## WHAT TO WORK ON
From the data below, retype exactly the lines starting with the one that contains "At the beginning and for" and ending with the one that contains "The Raptor Reloaded", both included.

________

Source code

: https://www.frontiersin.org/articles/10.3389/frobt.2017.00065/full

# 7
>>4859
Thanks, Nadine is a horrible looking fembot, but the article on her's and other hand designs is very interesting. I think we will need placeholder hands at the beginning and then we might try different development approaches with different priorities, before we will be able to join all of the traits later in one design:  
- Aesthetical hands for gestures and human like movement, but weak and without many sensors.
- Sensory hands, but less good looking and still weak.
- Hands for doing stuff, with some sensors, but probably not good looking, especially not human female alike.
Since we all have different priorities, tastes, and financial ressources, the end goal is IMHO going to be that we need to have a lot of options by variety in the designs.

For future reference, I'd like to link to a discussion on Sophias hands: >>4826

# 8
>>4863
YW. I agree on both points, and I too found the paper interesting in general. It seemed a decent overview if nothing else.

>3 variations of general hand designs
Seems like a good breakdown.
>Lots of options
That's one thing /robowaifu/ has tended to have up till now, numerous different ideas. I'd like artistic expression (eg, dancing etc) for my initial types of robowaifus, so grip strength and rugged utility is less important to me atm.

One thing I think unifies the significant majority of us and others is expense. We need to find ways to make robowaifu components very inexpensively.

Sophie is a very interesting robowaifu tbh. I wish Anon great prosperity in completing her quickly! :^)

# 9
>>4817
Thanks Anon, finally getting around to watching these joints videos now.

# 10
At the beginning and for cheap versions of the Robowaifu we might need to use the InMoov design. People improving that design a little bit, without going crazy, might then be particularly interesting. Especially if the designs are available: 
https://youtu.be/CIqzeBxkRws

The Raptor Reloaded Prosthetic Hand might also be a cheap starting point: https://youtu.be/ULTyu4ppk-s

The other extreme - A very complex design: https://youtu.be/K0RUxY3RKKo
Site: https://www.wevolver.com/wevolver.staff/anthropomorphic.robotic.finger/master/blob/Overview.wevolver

________

## EXERCISE RESPONSE
At the beginning and for cheap versions of the Robowaifu we might need to use the InMoov design. People improving that design a little bit, without going crazy, might then be particularly interesting. Especially if the designs are available: 
https://youtu.be/CIqzeBxkRws

The Raptor Reloaded Prosthetic Hand might also be a cheap starting point: https://youtu.be/ULTyu4ppk-s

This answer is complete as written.